Fine David, Warner Lee, Salomon Sarah, Johnson David M
Cardea Services, Seattle, Washington.
Division of Reproductive Health, Centers for Disease Control and Prevention (CDC), Atlanta, Georgia.
J Adolesc Health. 2017 Jul;61(1):32-39. doi: 10.1016/j.jadohealth.2017.03.011. Epub 2017 May 17.
We assessed the impact of staff, clinic, and community interventions on male and female family planning client visit volume and sexually transmitted infection testing at a multisite community-based health care agency.
Staff training, clinic environmental changes, in-reach/outreach, and efficiency assessments were implemented in two Family Health Center (San Diego, CA) family planning clinics during 2010-2012; five Family Health Center family planning programs were identified as comparison clinics. Client visit records were compared between preintervention (2007-2009) and postintervention (2010-2012) for both sets of clinics.

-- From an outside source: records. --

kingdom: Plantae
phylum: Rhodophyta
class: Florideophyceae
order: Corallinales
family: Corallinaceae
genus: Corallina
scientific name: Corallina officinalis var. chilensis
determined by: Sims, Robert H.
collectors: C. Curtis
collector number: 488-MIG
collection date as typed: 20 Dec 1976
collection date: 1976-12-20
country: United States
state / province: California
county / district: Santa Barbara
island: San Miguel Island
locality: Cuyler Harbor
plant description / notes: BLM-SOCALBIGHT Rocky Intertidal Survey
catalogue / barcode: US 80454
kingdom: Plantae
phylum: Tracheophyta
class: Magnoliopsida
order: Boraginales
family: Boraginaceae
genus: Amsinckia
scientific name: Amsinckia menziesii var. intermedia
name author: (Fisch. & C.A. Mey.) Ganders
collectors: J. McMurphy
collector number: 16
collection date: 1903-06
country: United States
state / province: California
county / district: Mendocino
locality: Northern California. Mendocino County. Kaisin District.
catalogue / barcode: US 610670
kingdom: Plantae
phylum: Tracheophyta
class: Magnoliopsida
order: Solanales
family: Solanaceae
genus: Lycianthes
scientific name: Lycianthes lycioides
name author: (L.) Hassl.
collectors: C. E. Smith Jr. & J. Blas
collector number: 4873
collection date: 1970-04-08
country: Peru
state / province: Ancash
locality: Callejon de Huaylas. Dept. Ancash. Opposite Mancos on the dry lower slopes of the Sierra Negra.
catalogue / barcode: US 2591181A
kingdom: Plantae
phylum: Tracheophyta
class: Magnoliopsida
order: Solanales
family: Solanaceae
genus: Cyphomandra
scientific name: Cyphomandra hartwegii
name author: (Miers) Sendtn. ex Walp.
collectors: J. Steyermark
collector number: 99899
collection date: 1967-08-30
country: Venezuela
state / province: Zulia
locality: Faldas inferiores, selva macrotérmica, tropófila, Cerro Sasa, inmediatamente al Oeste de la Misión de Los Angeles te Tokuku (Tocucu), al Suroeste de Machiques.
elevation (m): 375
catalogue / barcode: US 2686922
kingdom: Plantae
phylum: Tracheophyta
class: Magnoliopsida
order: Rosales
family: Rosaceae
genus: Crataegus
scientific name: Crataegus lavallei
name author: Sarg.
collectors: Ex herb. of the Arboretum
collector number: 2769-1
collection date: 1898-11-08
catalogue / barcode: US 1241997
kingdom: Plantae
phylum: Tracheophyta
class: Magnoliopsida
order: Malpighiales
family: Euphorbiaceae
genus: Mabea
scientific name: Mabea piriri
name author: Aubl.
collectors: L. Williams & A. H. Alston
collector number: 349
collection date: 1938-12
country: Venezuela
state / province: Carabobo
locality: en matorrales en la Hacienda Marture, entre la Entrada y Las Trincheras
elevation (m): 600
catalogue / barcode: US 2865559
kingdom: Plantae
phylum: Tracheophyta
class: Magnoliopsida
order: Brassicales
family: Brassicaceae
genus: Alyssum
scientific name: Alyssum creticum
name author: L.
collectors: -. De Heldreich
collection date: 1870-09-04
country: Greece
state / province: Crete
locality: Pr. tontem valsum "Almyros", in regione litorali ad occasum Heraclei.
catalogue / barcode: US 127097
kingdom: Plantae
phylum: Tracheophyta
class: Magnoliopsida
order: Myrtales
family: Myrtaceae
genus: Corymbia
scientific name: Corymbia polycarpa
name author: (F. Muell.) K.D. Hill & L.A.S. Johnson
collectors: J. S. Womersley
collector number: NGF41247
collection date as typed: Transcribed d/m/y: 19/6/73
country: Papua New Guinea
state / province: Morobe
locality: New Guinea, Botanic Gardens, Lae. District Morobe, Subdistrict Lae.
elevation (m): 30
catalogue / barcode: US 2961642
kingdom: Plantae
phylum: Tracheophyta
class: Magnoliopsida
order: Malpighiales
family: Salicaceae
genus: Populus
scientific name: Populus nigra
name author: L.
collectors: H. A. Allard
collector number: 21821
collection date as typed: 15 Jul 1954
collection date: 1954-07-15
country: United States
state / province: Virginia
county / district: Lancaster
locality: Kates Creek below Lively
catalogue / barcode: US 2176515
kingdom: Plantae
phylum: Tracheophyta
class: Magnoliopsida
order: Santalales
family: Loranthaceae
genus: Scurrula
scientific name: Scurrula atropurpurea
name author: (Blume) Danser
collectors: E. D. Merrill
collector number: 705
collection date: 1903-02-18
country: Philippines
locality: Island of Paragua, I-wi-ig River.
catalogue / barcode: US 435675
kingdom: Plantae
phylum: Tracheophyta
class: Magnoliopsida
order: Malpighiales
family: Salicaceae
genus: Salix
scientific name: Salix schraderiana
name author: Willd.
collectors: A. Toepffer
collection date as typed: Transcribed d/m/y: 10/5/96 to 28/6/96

Of 7,826 male client visits during the time before intervention, most were for clients who were aged <30 years (50%), Hispanic (64%), and uninsured (81%). From preintervention to postintervention, intervention clinics significantly increased the number of male visits (4,004 to 8,385; Δ = +109%); for comparison clinics, male visits increased modestly (3,822 to 4,500; Δ = +18%). The proportion of male clinic visits where chlamydia testing was performed increased in intervention clinics (35% to 42%; p < .001) but decreased in comparison clinics (37% to 33%; p < .001). Subgroup analyses conducted among adolescent and young adult males yielded similar findings for male client volume and chlamydia testing. The number of female visits declined nearly 40% in both comparison (21,800 to 13,202; -39%) and intervention clinics (30,830 to 19,971; -35%) between preintervention and postintervention periods.
Multilevel interventions designed to increase male client volume and sexually transmitted infection testing services in family planning clinics succeeded without affecting female client volume or services.
我们评估了在一个多地点社区医疗保健机构中,员工、诊所及社区干预措施对计划生育男性和女性客户就诊量以及性传播感染检测的影响。
2010 - 2012年期间,在两家家庭健康中心(加利福尼亚州圣地亚哥)的计划生育诊所实施了员工培训、诊所环境改善、内展/外展及效率评估;另外五家家庭健康中心的计划生育项目被确定为对照诊所。对两组诊所干预前(2007 - 2009年)和干预后(2010 - 2012年)的客户就诊记录进行比较。
在干预前的时间段内,7826名男性客户就诊,其中大多数年龄小于30岁(50%)、为西班牙裔(64%)且未参保(81%)。从干预前到干预后,干预诊所的男性就诊人数显著增加(从4004人次增至8385人次;变化量= +109%);对照诊所的男性就诊人数略有增加(从3822人次增至4500人次;变化量= +18%)。干预诊所中进行衣原体检测的男性就诊比例有所增加(从35%增至42%;p < 0.001),而对照诊所中这一比例则有所下降(从37%降至33%;p < 0.001)。在青少年和青年男性中进行的亚组分析,在男性客户量和衣原体检测方面得出了类似结果。在干预前和干预后期间,对照诊所(从21800人次降至13202人次;-39%)和干预诊所(从30830人次降至19971人次;-35%)的女性就诊人数均下降了近40%。
旨在增加计划生育诊所男性客户量和性传播感染检测服务的多层次干预措施取得了成功,且未影响女性客户量或服务。